Streptococcus agalactiae or Group B Streptococcus (GBS), is a Gram-positive commensal bacterium that is harmless in healthy adults, yet causes systemic diseases in neonates, the elderly, and immunocompromised individuals. Neonates are at risk of GBS infection in utero or during delivery due to the colonization of the organism in the vaginal canal of between 15-30% of adult females. GBS can cause severe neonatal sepsis and meningitis, as well as chorioamnionitis, which can cause premature birth and stillbirth. GBS infection is greatly facilitated by the presence of a bacterial capsule; a protective, polysaccharide matrix surrounding the cell that plays a key role in the pathogen’s ability to evade host immune responses. Antibiotics are effective in reducing the chances of neonatal infection by GBS; however, they also increase the likelihood of the organism developing antibiotic resistance. An approach to manipulate GBS and reduce its functionality would be beneficial to counter the potential of antibiotic resistance developments, while avoiding the cytotoxic effects that antibiotics can impose on the host.

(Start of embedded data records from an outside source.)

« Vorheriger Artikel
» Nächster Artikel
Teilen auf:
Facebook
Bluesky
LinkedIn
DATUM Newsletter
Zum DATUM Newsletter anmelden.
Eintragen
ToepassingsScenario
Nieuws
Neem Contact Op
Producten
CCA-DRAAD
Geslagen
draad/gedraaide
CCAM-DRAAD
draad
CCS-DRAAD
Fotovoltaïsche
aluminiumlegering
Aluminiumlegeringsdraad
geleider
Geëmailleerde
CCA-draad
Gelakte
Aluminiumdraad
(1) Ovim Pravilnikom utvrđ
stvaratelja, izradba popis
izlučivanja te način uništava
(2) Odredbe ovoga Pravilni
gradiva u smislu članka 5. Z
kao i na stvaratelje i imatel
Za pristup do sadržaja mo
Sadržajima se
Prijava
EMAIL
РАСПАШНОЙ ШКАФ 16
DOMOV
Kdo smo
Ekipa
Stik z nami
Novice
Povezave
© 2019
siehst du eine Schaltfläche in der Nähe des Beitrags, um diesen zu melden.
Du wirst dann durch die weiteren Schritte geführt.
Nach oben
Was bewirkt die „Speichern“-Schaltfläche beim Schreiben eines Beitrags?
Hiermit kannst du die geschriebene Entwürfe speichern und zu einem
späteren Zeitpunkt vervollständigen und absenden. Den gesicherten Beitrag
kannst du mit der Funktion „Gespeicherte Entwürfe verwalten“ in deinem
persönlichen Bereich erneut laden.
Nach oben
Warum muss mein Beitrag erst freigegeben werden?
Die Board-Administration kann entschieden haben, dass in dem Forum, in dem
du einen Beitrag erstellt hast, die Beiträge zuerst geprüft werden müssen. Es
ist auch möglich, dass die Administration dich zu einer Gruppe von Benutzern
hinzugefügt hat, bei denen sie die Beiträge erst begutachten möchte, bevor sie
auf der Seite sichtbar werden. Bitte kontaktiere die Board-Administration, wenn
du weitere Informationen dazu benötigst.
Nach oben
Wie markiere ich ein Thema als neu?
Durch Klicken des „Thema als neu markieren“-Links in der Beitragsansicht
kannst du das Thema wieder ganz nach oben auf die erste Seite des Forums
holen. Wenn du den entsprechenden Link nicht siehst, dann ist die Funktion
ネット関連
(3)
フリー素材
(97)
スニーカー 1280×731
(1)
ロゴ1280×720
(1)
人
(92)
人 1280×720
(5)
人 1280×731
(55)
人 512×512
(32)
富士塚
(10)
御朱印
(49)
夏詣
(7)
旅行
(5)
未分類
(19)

The GBS CpsA protein, a putative transcriptional regulator of the capsule locus within the GBS genome, plays a significant role in capsule production. Without CpsA, GBS displays reduced capsule production, and thus, reduced virulence. In this study Aspartic Acid-375 and Arginine-378 were targeted in the LytR domain of CpsA, a domain proposed to be responsible for the ligation of capsule to the cell wall of GBS. This work will provide insight into which amino acids are the key residues required for the function of CpsA.